TAREFA 1: Resuma em duas frases o texto sobre a entrevista de Dilma Rousseff.
TAREFA 2: Reproduza o texto sobre a entrevista de Dilma Rousseff, copiando tudo desde "Em entrevista nesta" até "explicou a presidente.".
TAREFA 3:
Responda às perguntas abaixo sobre o texto da entrevista de Dilma Rousseff.
(a) Quantos deputados da bancada do PR assinaram o manifesto?
(b) Com quantas cisternas a mais no semiárido o governo deve fechar o ano, segundo Dilma?
(c) Qual ministério César Borges chefia?

TEXTO FORNECIDO:
┌──

DEU NA TRIBUNA DA BAHIA

Em entrevista nesta quarta-feira (30/4) às rádios Metrópole e Tudo FM, de Salvador, a presidente Dilma Rousseff considerou “normal” o manifesto “Volta Lula”, anunciado na segunda-feira (28) pelo líder do PR na Câmara, deputado Bernardo Vasconcellos (MG). Para Dilma, em ano eleitoral é possível ocorrer fatos “concebíveis” e “até os inconcebíveis”.

“[O volta Lula] é uma situação normal. Gostaria que, quando eu for candidata, eu tenha o apoio da minha própria base. Mas não havendo esse apoio, vamos tocar em frente. Sempre por trás das coisas existe outras explicações. Daqui até o final do ano, tenho uma atividade importantíssima para fazer, que não posso me desligar”, explicou a presidente.

Na última segunda-feira, o líder do PR, leu um manifesto, assinado por 20 dos 32 deputados da bancada, em que pedem que o ex-presidente Luiz Inácio Lula da Silva seja candidato à Presidência da República. De acordo com o líder do PR, Lula é o único capaz de conduzir o país “neste momento de crise econômica”.

Em resposta ao radialista Mário Kertész, da rádio Metrópole, Dilma ressaltou que gosta de sua função. “Eu gosto [de ser presidente], sabe por quê? Porque vamos fechar este ano com mais 750 mil cisternas construídas no semiárido. Com as cisternas construídas no governo do ex-presidente Lula e no meu, vamos chegar a 1,1 milhão de unidades. Isso me faz gostar muito de ser presidente”, destacou. Dilma citou também números do Pronatec e do Programa Minha Casa, Minha Vida para justificar o gosto de ser presidente.

César Borges

Dilma Rousseff destacou, também, a atuação do ex-governador da Bahia e ex-senador César Borges, do PR, à frente de uma das mais importantes pastas de seu governo, o Ministério dos Transportes. “O melhor ministro dos Transportes”, disse.

└──

DADOS:
┌──

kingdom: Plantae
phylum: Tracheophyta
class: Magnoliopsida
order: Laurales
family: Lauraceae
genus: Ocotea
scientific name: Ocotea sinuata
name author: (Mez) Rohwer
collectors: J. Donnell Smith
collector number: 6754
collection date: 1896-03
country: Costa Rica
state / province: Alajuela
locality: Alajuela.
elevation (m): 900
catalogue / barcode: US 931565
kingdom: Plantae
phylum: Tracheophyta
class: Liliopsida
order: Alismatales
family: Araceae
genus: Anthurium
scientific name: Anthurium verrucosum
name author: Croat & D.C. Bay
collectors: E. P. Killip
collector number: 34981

└──

RESPOSTA ESCRITA 1: Em entrevista a rádios de Salvador na quarta-feira (30/4), a presidente Dilma Rousseff considerou normal o manifesto "Volta Lula", lido pelo líder do PR na Câmara, Bernardo Vasconcellos, e assinado por 20 dos 32 deputados da bancada. Dilma afirmou gostar de ser presidente, citando as cisternas construídas no semiárido, e elogiou César Borges como o melhor ministro dos Transportes.

RESPOSTA ESCRITA 2:
Em entrevista nesta quarta-feira (30/4) às rádios Metrópole e Tudo FM, de Salvador, a presidente Dilma Rousseff considerou “normal” o manifesto “Volta Lula”, anunciado na segunda-feira (28) pelo líder do PR na Câmara, deputado Bernardo Vasconcellos (MG). Para Dilma, em ano eleitoral é possível ocorrer fatos “concebíveis” e “até os inconcebíveis”.

“[O volta Lula] é uma situação normal. Gostaria que, quando eu for candidata, eu tenha o apoio da minha própria base. Mas não havendo esse apoio, vamos tocar em frente. Sempre por trás das coisas existe outras explicações. Daqui até o final do ano, tenho uma atividade importantíssima para fazer, que não posso me desligar”, explicou a presidente.

RESPOSTA ESCRITA 3:
(a) 20 dos 32 deputados.
(b) 750 mil.
(c) O Ministério dos Transportes.